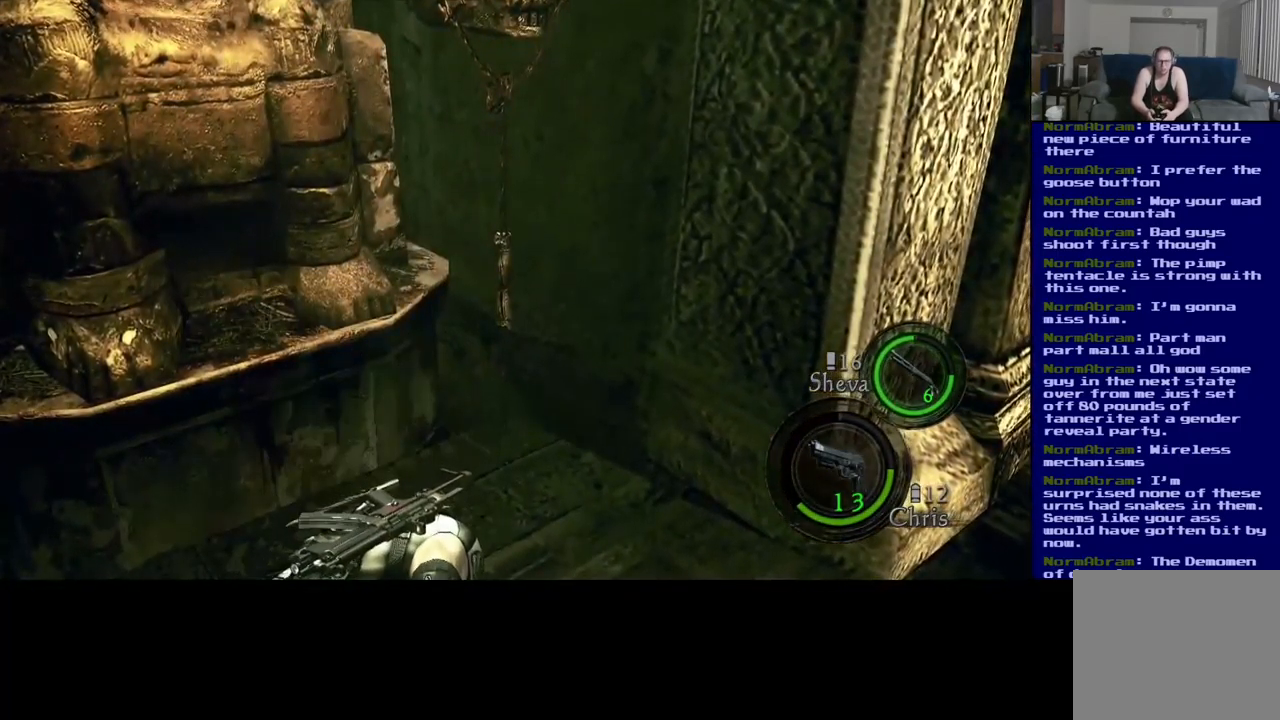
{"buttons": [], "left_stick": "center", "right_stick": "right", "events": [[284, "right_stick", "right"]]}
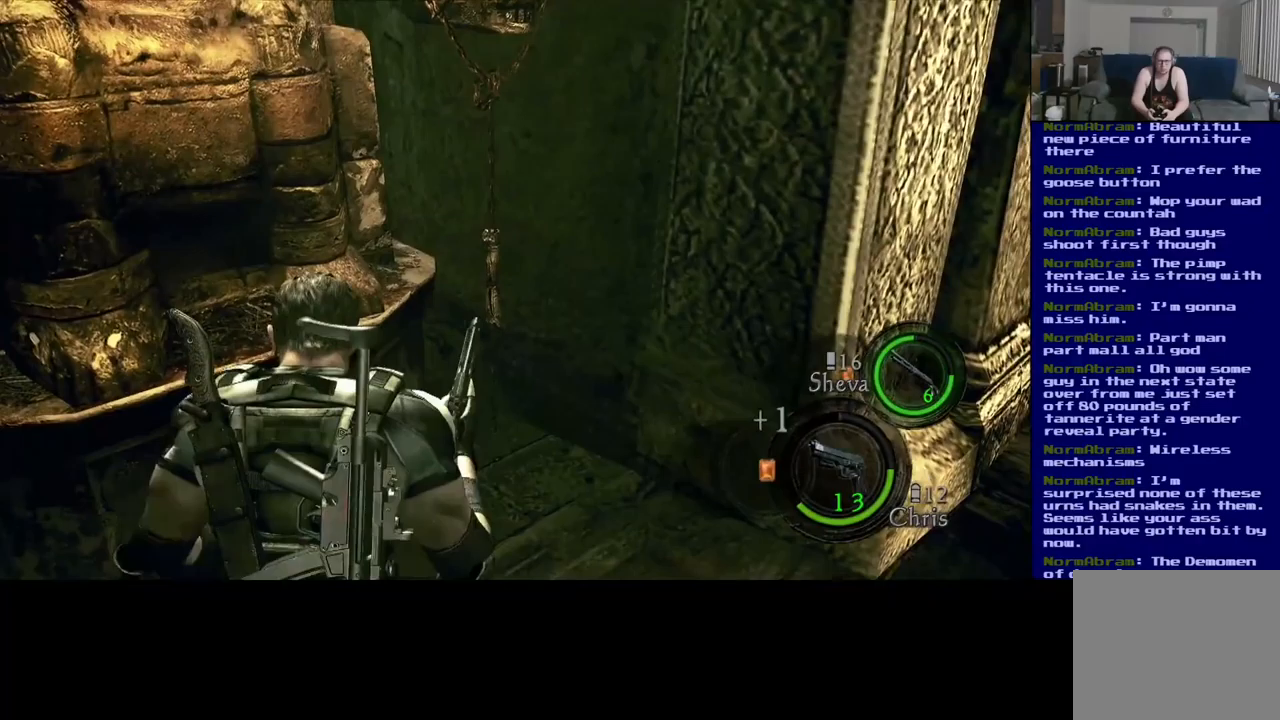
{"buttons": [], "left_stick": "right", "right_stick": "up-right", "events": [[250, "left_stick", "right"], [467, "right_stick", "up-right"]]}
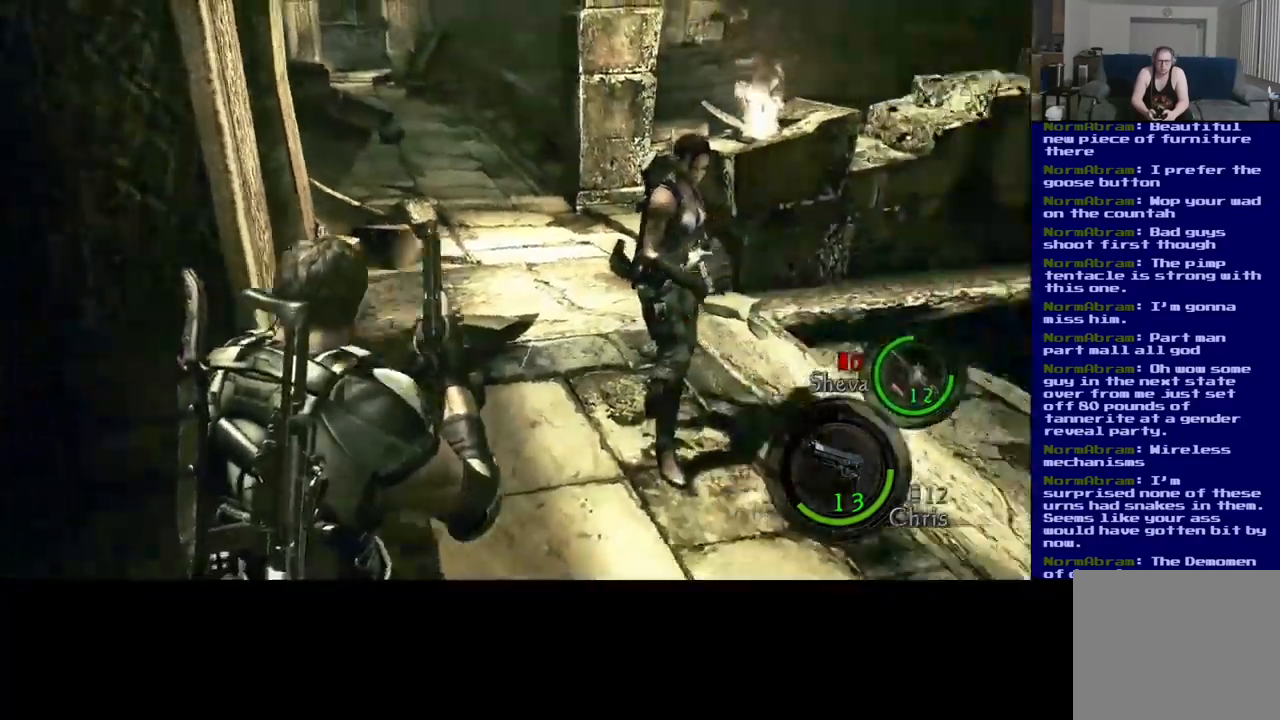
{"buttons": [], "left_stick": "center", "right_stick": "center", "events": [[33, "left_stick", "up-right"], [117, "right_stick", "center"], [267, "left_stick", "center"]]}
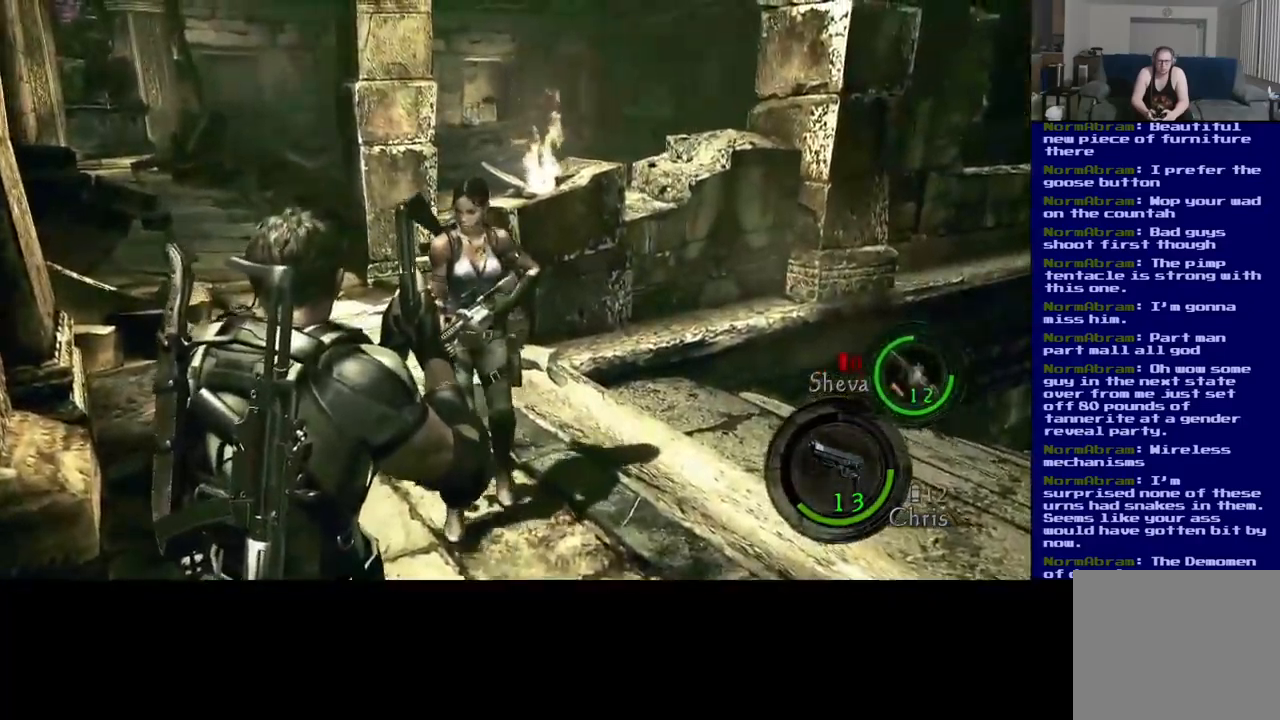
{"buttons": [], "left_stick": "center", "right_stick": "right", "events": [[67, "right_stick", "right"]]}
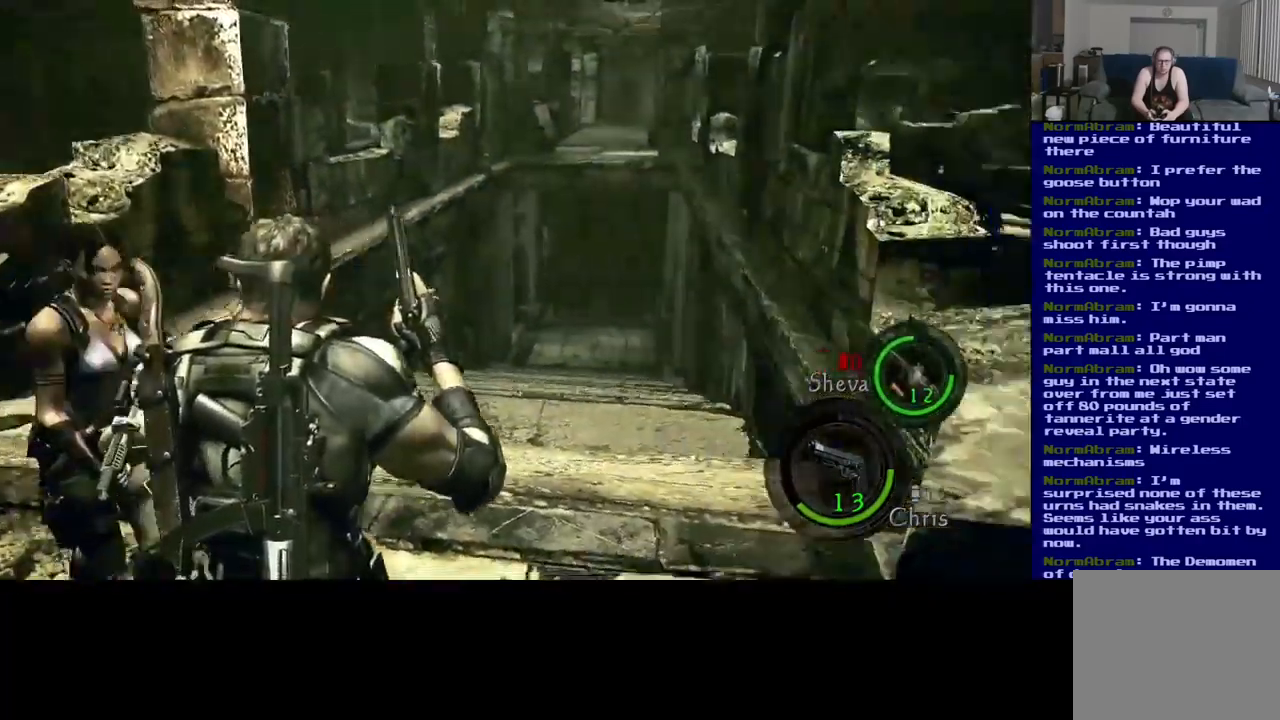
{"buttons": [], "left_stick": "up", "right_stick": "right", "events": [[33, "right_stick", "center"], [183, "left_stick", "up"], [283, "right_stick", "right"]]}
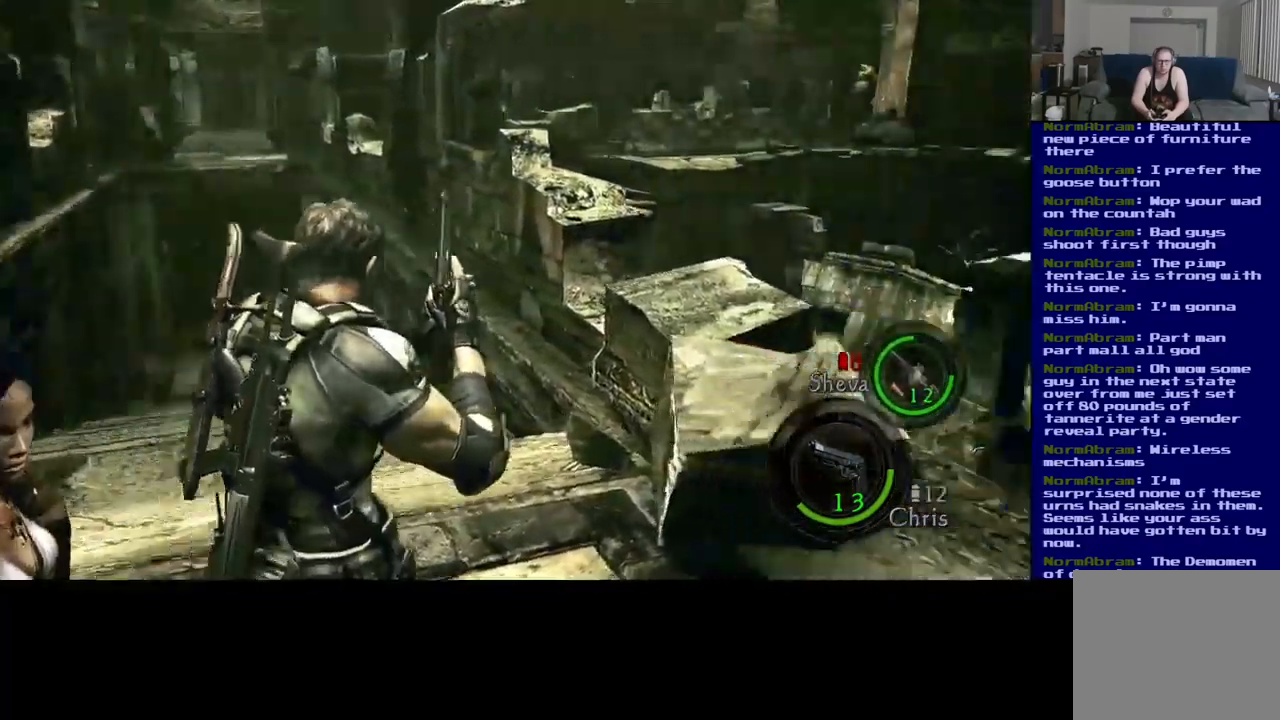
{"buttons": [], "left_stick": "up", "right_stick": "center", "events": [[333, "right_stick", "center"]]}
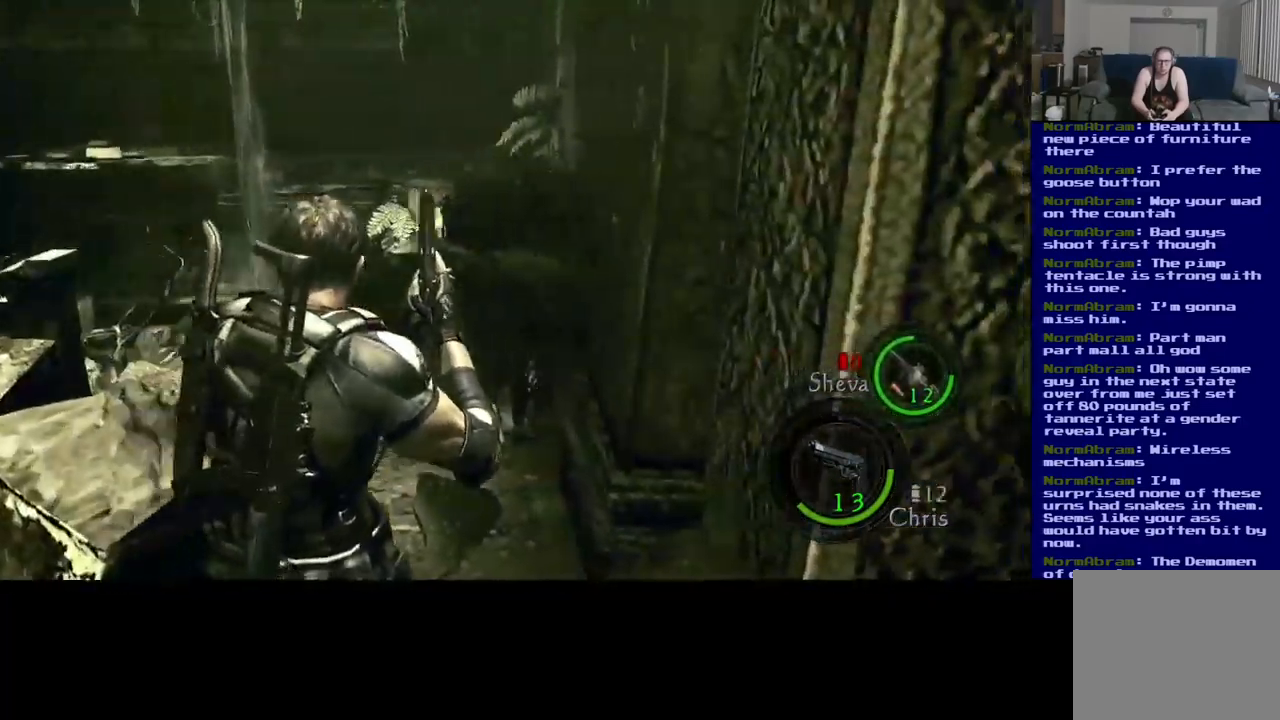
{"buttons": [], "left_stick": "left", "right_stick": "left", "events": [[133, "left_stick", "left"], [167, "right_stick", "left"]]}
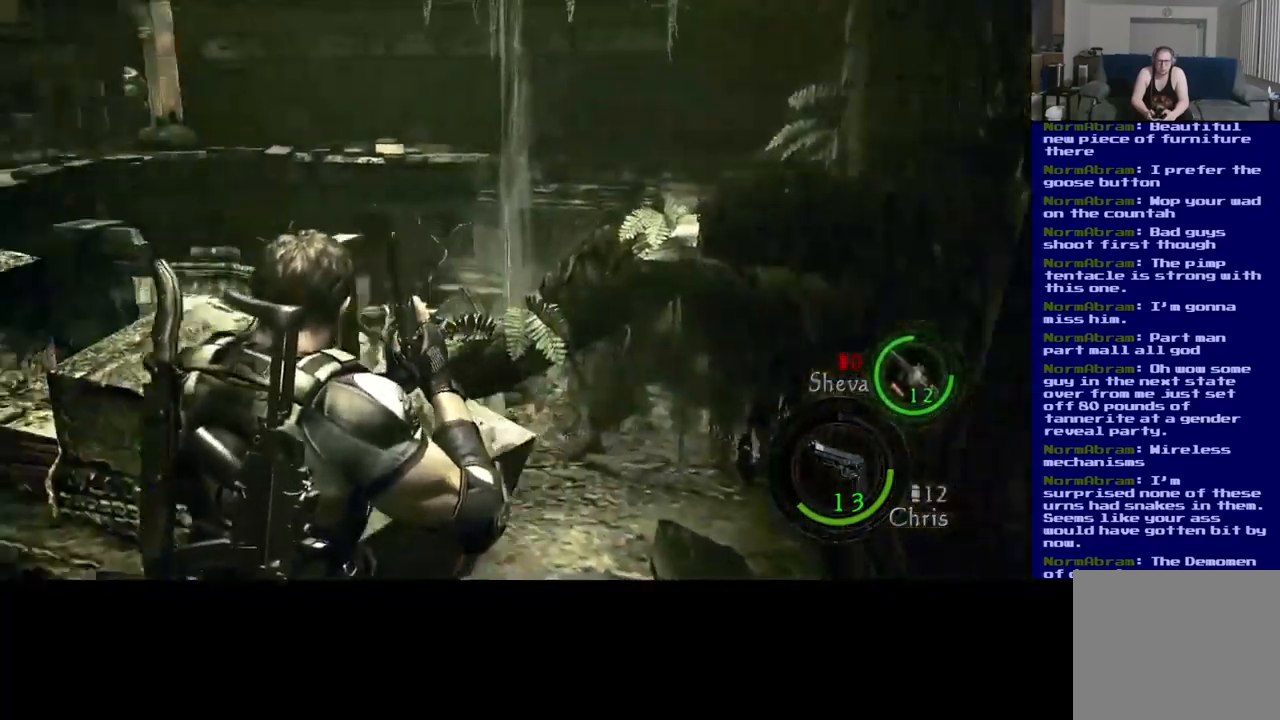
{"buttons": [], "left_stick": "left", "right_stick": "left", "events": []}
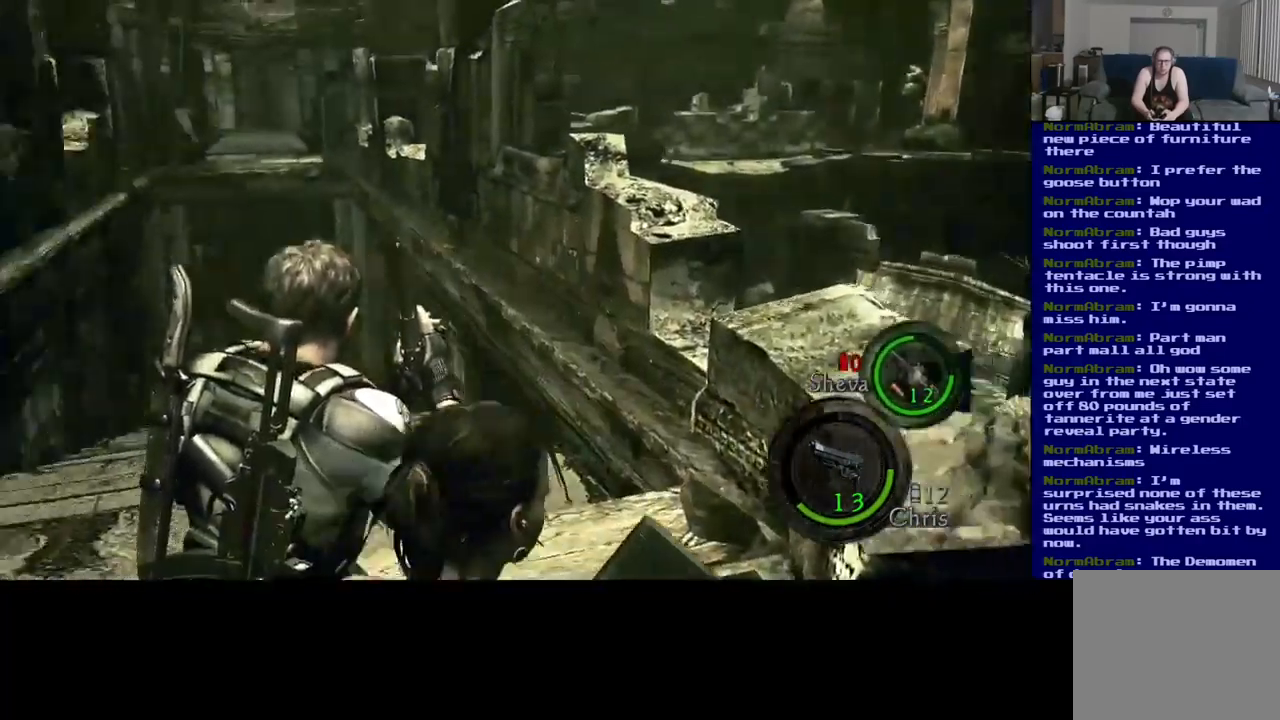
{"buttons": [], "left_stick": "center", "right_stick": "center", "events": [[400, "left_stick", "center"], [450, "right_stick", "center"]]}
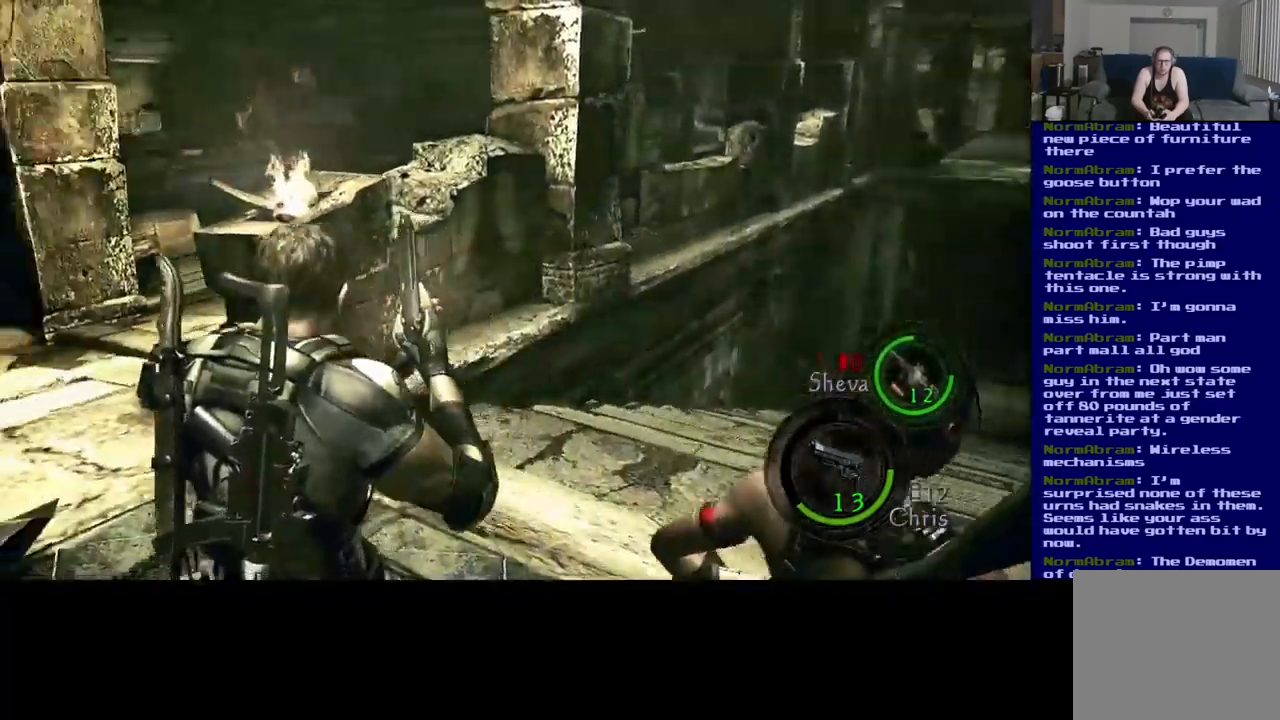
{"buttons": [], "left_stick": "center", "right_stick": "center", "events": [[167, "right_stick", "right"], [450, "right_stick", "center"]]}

▸ **Exercise goal**: Return the entries unchanged, save for the pictures, which do not belong in the copy.

▸ **Response area**:
{"buttons": [], "left_stick": "center", "right_stick": "right", "events": [[284, "right_stick", "right"]]}
{"buttons": [], "left_stick": "right", "right_stick": "up-right", "events": [[250, "left_stick", "right"], [467, "right_stick", "up-right"]]}
{"buttons": [], "left_stick": "center", "right_stick": "center", "events": [[33, "left_stick", "up-right"], [117, "right_stick", "center"], [267, "left_stick", "center"]]}
{"buttons": [], "left_stick": "center", "right_stick": "right", "events": [[67, "right_stick", "right"]]}
{"buttons": [], "left_stick": "up", "right_stick": "right", "events": [[33, "right_stick", "center"], [183, "left_stick", "up"], [283, "right_stick", "right"]]}
{"buttons": [], "left_stick": "up", "right_stick": "center", "events": [[333, "right_stick", "center"]]}
{"buttons": [], "left_stick": "left", "right_stick": "left", "events": [[133, "left_stick", "left"], [167, "right_stick", "left"]]}
{"buttons": [], "left_stick": "left", "right_stick": "left", "events": []}
{"buttons": [], "left_stick": "center", "right_stick": "center", "events": [[400, "left_stick", "center"], [450, "right_stick", "center"]]}
{"buttons": [], "left_stick": "center", "right_stick": "center", "events": [[167, "right_stick", "right"], [450, "right_stick", "center"]]}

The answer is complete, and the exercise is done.